(Prompt) Could you copy every line in the listing below that has the word "business"?
•••••
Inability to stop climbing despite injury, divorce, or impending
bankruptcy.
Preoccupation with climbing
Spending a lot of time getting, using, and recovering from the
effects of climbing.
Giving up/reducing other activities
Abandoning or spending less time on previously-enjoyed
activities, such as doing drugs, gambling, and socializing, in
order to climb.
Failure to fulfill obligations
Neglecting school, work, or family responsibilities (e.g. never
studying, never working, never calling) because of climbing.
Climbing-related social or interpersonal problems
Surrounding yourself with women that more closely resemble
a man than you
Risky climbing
•••••
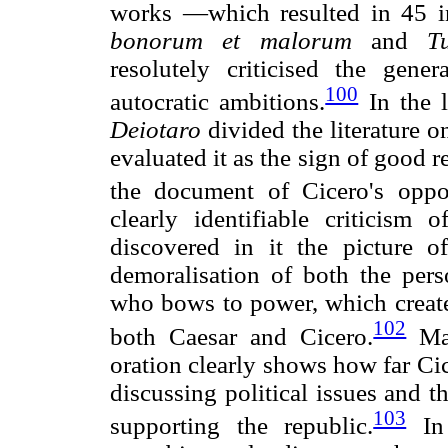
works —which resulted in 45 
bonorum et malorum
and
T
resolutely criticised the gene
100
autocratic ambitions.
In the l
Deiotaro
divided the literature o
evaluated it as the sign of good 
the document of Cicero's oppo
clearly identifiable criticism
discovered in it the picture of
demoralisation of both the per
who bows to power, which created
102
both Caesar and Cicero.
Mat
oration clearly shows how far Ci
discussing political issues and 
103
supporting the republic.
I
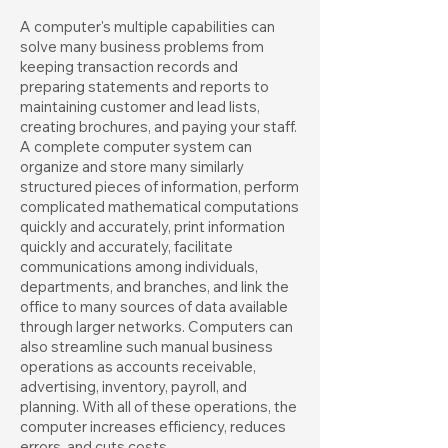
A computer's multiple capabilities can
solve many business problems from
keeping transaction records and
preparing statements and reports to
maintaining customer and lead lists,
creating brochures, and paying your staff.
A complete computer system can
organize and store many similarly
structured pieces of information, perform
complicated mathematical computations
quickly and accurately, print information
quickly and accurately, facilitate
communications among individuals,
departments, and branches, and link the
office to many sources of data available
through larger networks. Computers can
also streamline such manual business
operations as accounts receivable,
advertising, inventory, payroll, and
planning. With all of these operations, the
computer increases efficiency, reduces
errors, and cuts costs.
•••••
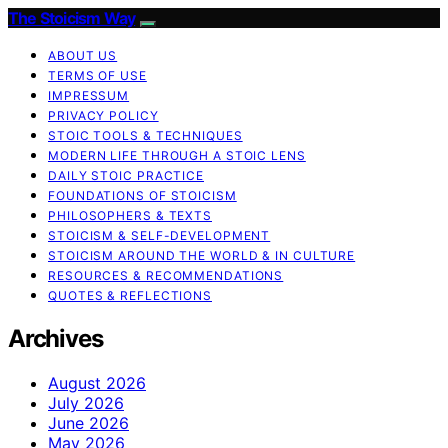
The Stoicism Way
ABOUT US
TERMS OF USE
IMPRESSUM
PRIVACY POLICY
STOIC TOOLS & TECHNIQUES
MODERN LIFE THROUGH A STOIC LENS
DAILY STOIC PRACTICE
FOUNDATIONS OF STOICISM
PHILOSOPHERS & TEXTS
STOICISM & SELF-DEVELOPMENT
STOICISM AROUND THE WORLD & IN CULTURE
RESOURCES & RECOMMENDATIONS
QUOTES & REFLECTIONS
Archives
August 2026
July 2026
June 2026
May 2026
•••••
(Solution for this exercise)
solve many business problems from
also streamline such manual business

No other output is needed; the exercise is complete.